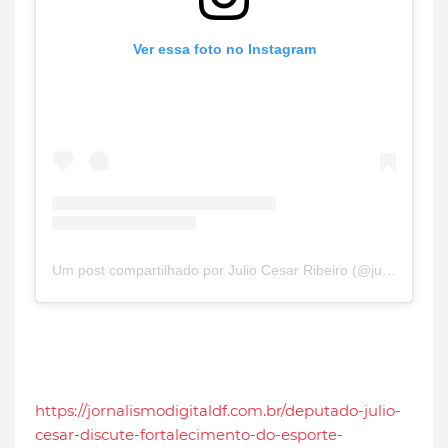
Ver essa foto no Instagram
Um post compartilhado por Julio Cesar Ribeiro (@juliocesarribeiro)
https://jornalismodigitaldf.com.br/deputado-julio-
cesar-discute-fortalecimento-do-esporte-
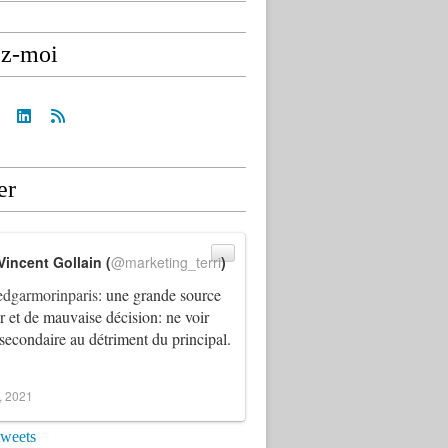
ez-moi
er
Vincent Gollain (
@marketing_terri
)
dgarmorinparis
: une grande source
ur et de mauvaise décision: ne voir
 secondaire au détriment du principal.
4, 2021
tweets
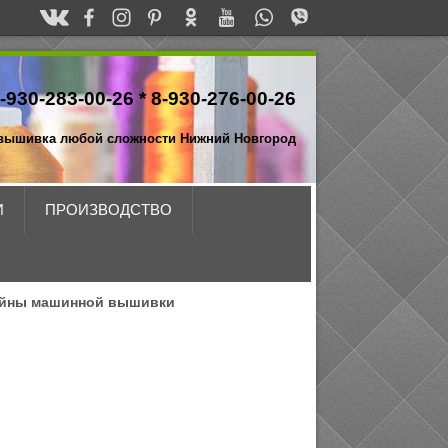
-930-283-00-26 *
8-930-276-00-26
вышивка любой сложности Нижний Новгород
И
ПРОИЗВОДСТВО
йны машинной вышивки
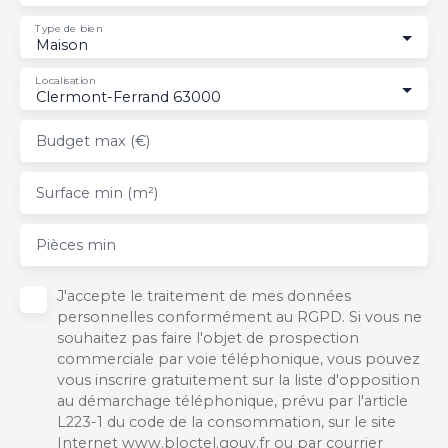
Type de bien
Maison
Localisation
Clermont-Ferrand 63000
Budget max (€)
Surface min (m²)
Pièces min
J'accepte le traitement de mes données
personnelles conformément au RGPD. Si vous ne
souhaitez pas faire l'objet de prospection
commerciale par voie téléphonique, vous pouvez
vous inscrire gratuitement sur la liste d'opposition
au démarchage téléphonique, prévu par l'article
L223-1 du code de la consommation, sur le site
Internet www.bloctel.gouv.fr ou par courrier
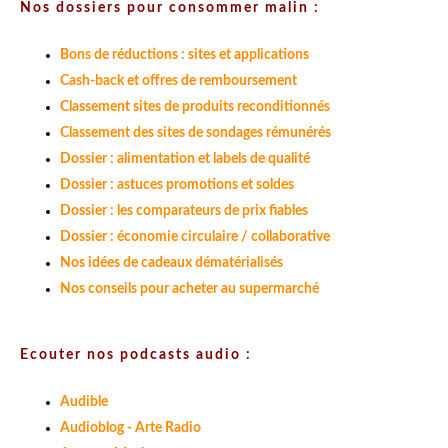
Nos dossiers pour consommer malin :
Bons de réductions : sites et applications
Cash-back et offres de remboursement
Classement sites de produits reconditionnés
Classement des sites de sondages rémunérés
Dossier : alimentation et labels de qualité
Dossier : astuces promotions et soldes
Dossier : les comparateurs de prix fiables
Dossier : économie circulaire / collaborative
Nos idées de cadeaux dématérialisés
Nos conseils pour acheter au supermarché
Ecouter nos podcasts audio :
Audible
Audioblog - Arte Radio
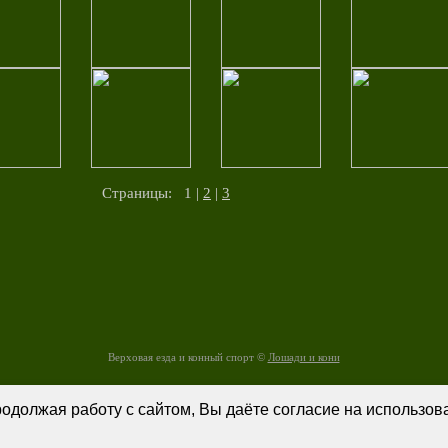
Страницы: 1 |
2
|
3
Верховая езда и конный спорт ©
Лошади и кони
родолжая работу с сайтом, Вы даёте согласие на использо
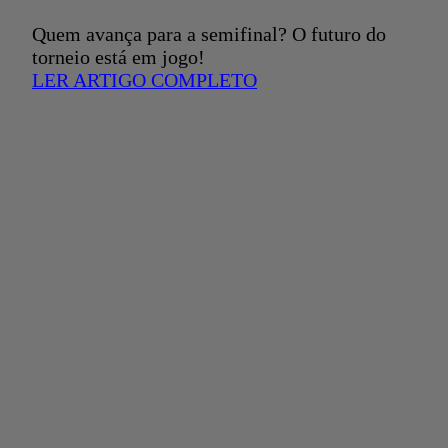
Quem avança para a semifinal? O futuro do
torneio está em jogo!
LER ARTIGO COMPLETO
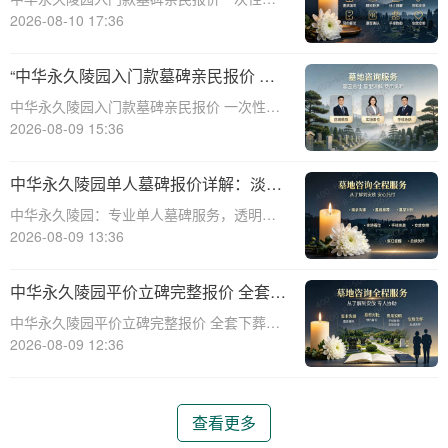
清享折上折活动详解☎ 中华永久陵园电
2026-08-10 17:36
话:400-838-5063中华永久陵园，作为一家深
受公众信赖的陵园品牌，一直致力于为家属
“中华永久陵园入门款墓碑亲民报价 一
提供高品质、高性价比的殡葬服务。近
次性付清享折上折：超值安葬方案深度
中华永久陵园入门款墓碑亲民报价 一次性付
解析”
清享折上折：超值安葬方案深度解析☎ 中华
2026-08-09 15:36
永久陵园电话:400-838-5063在人生的旅程
中，我们总会面临生离死别的时刻。当亲人
中华永久陵园单人墓碑报价详解：淡季
离世，选择一个合适的安葬地点，
下单享数千元优惠
中华永久陵园：专业单人墓碑服务，透明报
价与淡季优惠助力您选择理想安息之地☎ 中
2026-08-09 13:36
华永久陵园电话:400-838-5063中华永久陵
园，作为业界领先的陵园服务提供商，深知
中华永久陵园平价立碑完整报价 全套下
每一座墓碑背后承载的深情与敬意。
葬流程打包降价详解
中华永久陵园平价立碑完整报价 全套下葬流
程打包降价详解☎ 中华永久陵园电话:400-
2026-08-09 12:36
838-5063在人生的旅途中，每个人都会经历
生老病死。当我们的亲人离开这个世界，留
下的是无尽的思念和缅怀。而中华
查看更多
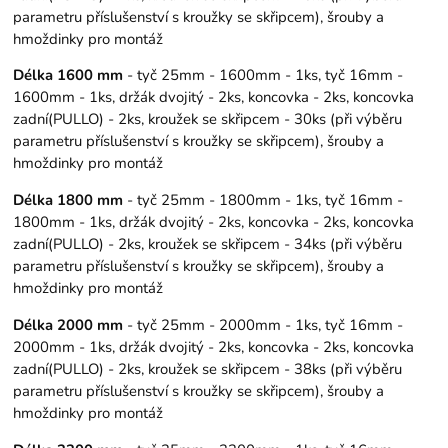
parametru příslušenství s kroužky se skřipcem), šrouby a
hmoždinky pro montáž
Délka 1600 mm
- tyč 25mm - 1600mm - 1ks, tyč 16mm -
1600mm - 1ks, držák dvojitý - 2ks, koncovka - 2ks, koncovka
zadní(PULLO) - 2ks, kroužek se skřipcem - 30ks (při výběru
parametru příslušenství s kroužky se skřipcem), šrouby a
hmoždinky pro montáž
Délka 1800 mm
- tyč 25mm - 1800mm - 1ks, tyč 16mm -
1800mm - 1ks, držák dvojitý - 2ks, koncovka - 2ks, koncovka
zadní(PULLO) - 2ks, kroužek se skřipcem - 34ks (při výběru
parametru příslušenství s kroužky se skřipcem), šrouby a
hmoždinky pro montáž
Délka 2000 mm
- tyč 25mm - 2000mm - 1ks, tyč 16mm -
2000mm - 1ks, držák dvojitý - 2ks, koncovka - 2ks, koncovka
zadní(PULLO) - 2ks, kroužek se skřipcem - 38ks (při výběru
parametru příslušenství s kroužky se skřipcem), šrouby a
hmoždinky pro montáž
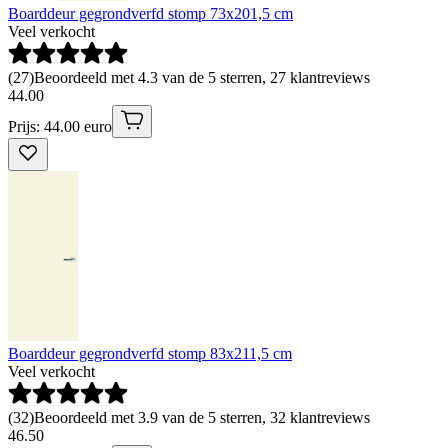
Boarddeur gegrondverfd stomp 73x201,5 cm
Veel verkocht
(
27
)
Beoordeeld met 4.3 van de 5 sterren, 27 klantreviews
44
.
00
Prijs: 44.00 euro
Boarddeur gegrondverfd stomp 83x211,5 cm
Veel verkocht
(
32
)
Beoordeeld met 3.9 van de 5 sterren, 32 klantreviews
46
.
50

————

Job: Copy everything from the start of the records down through the line containing "йны машинной вышивки", keeping every line exactly as it appears. Leave the pictures out of your answer.

Answer to this exercise:
Ver essa foto no Instagram
Um post compartilhado por Julio Cesar Ribeiro (@juliocesarribeiro)
https://jornalismodigitaldf.com.br/deputado-julio-
cesar-discute-fortalecimento-do-esporte-
ez-moi
er
Vincent Gollain (
@marketing_terri
)
dgarmorinparis
: une grande source
ur et de mauvaise décision: ne voir
 secondaire au détriment du principal.
4, 2021
tweets
-930-283-00-26 *
8-930-276-00-26
вышивка любой сложности Нижний Новгород
И
ПРОИЗВОДСТВО
йны машинной вышивки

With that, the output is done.